Family members identified the four US citizens who were shot and kidnapped in Mexico as a group of South Carolina friends on Monday.
According to relatives who spoke to ABC News and The Associated Press, Latavia “Tay” McGee, Shaeed Woodard, Zindell Brown, and Eric James Williams were travelling to Mexico for a cosmetic medical procedure when they were abducted on Friday.
“This is like a bad dream you wish you could wake up from,” said Brown’s sister Zalandria Brown. “To see a member of your family thrown in the back of a truck and dragged, it is just unbelievable.”
She stated that her brother’s two friends had accompanied a third friend to have tummy tuck surgery.
Barbara Burgess, 54, told ABC News that she was worried about her daughter’s trip to get cosmetic surgery and advised her not to go.
Her daughter, however, told her, “Ma, I’ll be okay,” before leaving on the journey on Wednesday.
McGee, 35, was set to undergo surgery on Friday. Burgess said she called her mother to say she was 15 minutes away from the doctor’s office.
That was the last time she heard from her daughter.
“Her phone just started going to voicemail,” Burgess told the news station.
The group had crossed the southern border from Texas into the notoriously dangerous city of Matamoros, Tamaulipas, when their white minivan was attacked by gunmen.
Men in bulletproof vests push a woman into the flatbed of a white pickup truck before carrying and throwing a man into it, according to a shocking video of the alleged abduction posted online. They then dragged two more men across the ground and into the flatbed.
According to the footage and a witness, the woman sat up in the back, while two of the men appeared to be unresponsive — either injured or dead.

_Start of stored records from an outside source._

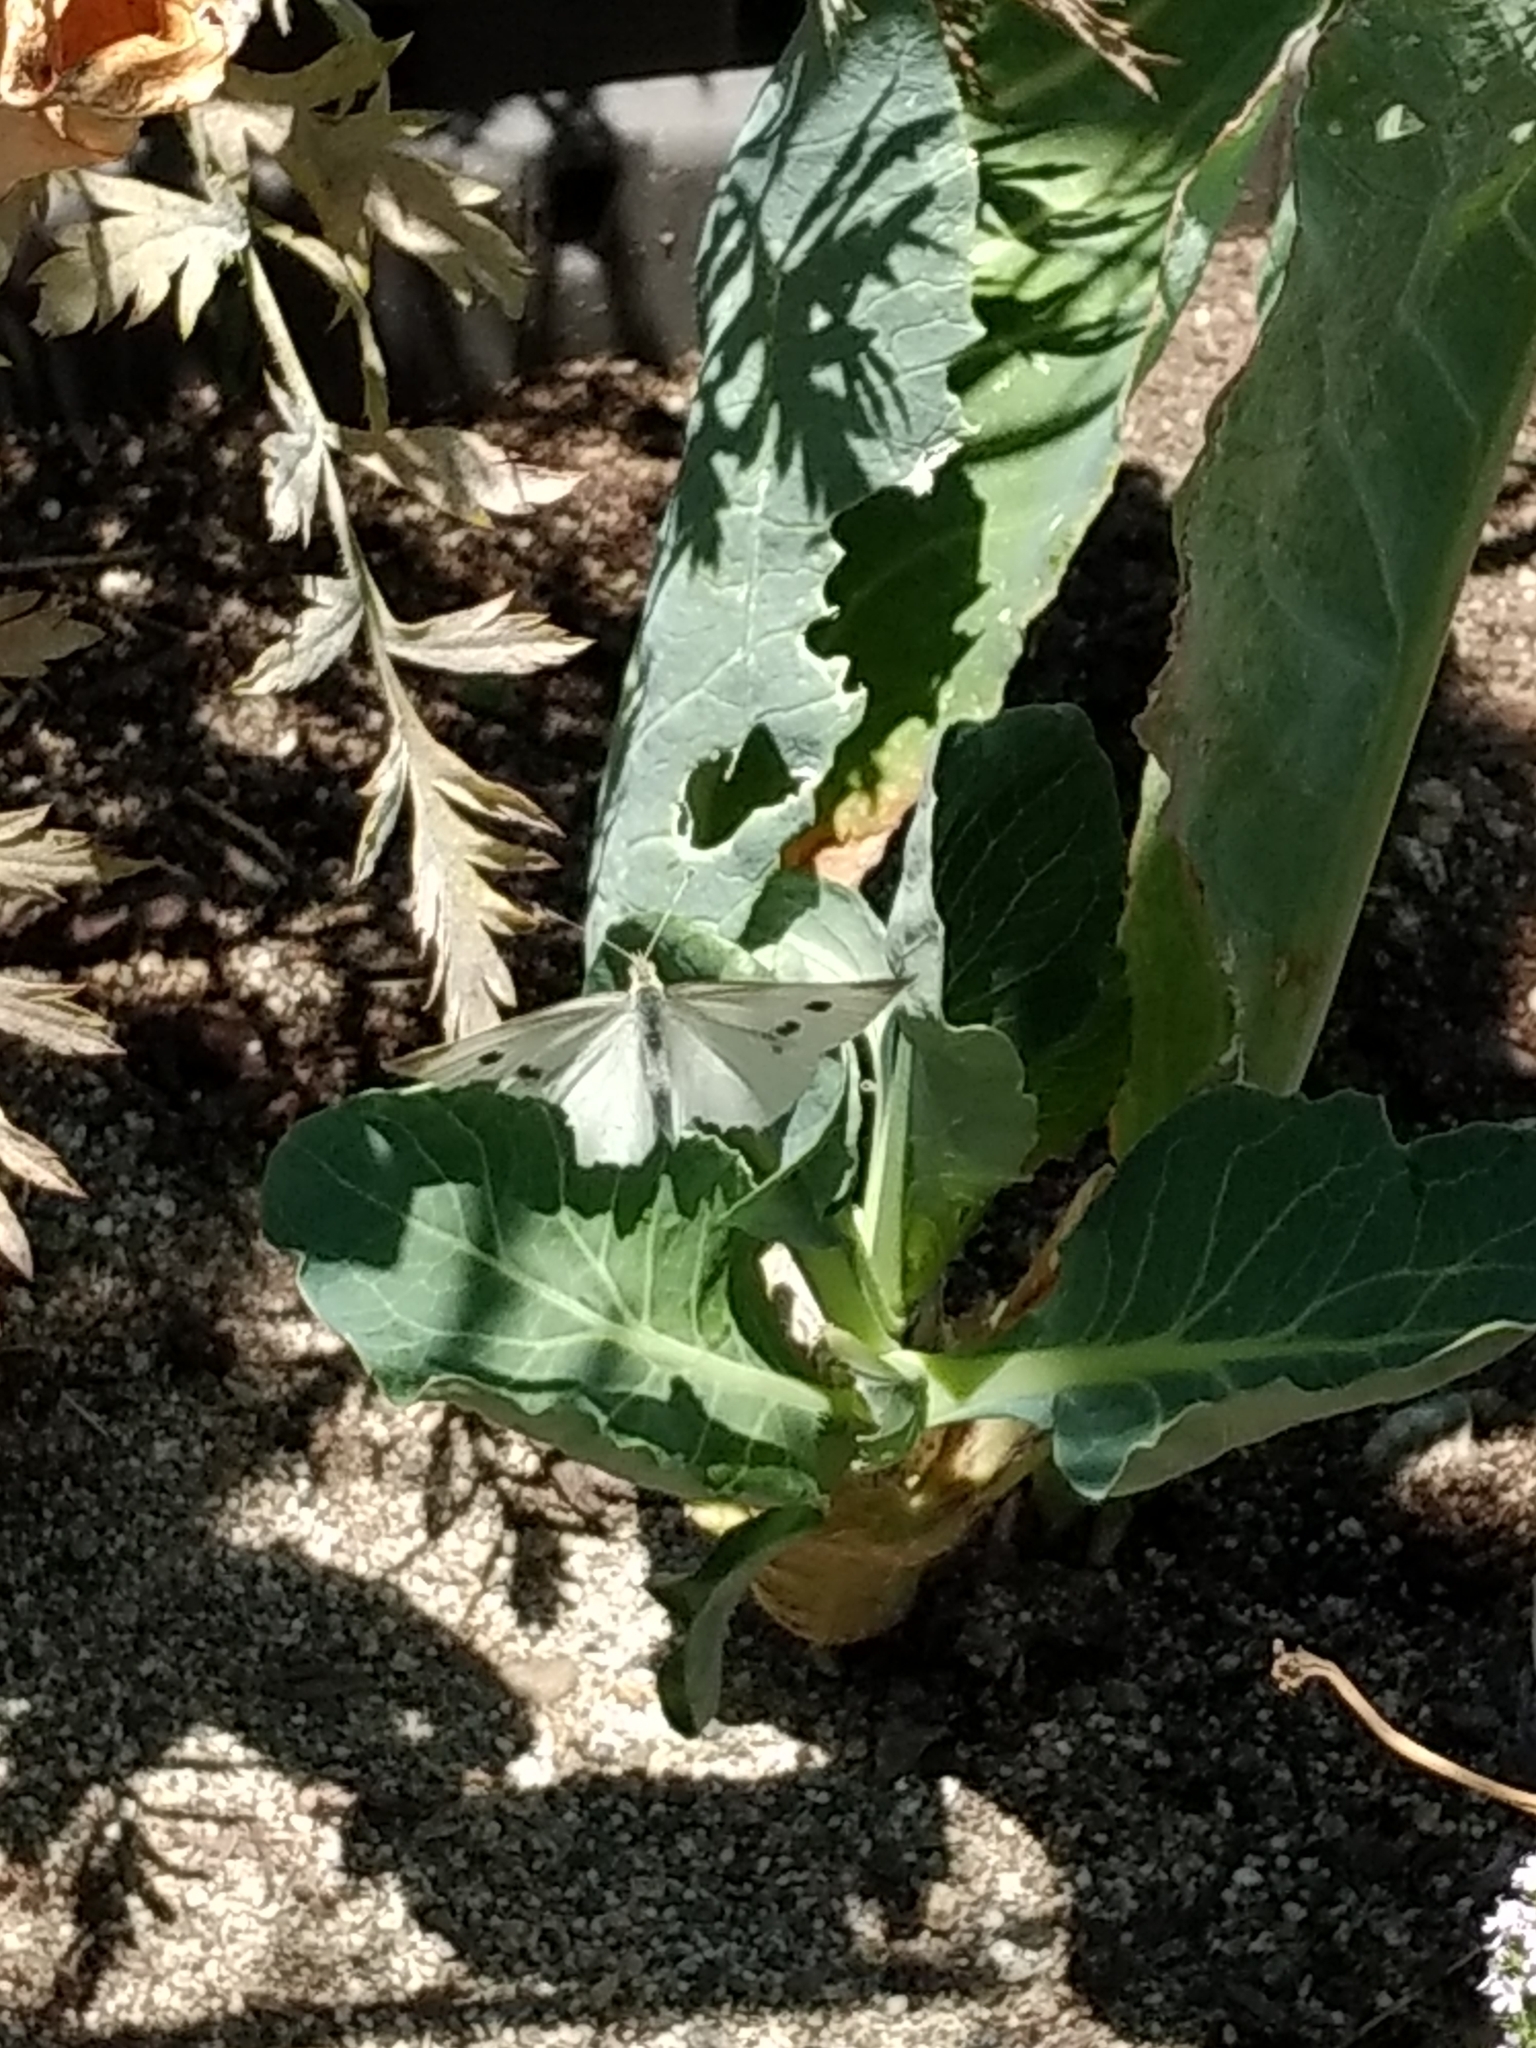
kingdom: Animalia
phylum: Arthropoda
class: Insecta
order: Lepidoptera
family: Pieridae
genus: Pieris
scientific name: Pieris rapae
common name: Small white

“The other two they dragged across the pavement, we don’t know if they were alive or dead,” said a witness who did not want to be identified in order to protect herself.
The FBI is offering a $50,000 reward for information leading to the return of the victims and the arrest of the gunmen.
Mexican President Andres Manuel Lopez Obrador said earlier Monday that the four Americans came to Mexico to buy medicine. He also confirmed that one Mexican citizen was killed in the shooting in broad daylight.
Matamoros, the city where the Americans were kidnapped, has been plagued by fighting between Gulf drug cartel factions for several years. Gunfights became so heated on Friday that the US Consulate issued a warning.
The State Department advises US citizens not to travel to Tamaulipas, but many Americans who live nearby cross the border to visit family and attend appointments.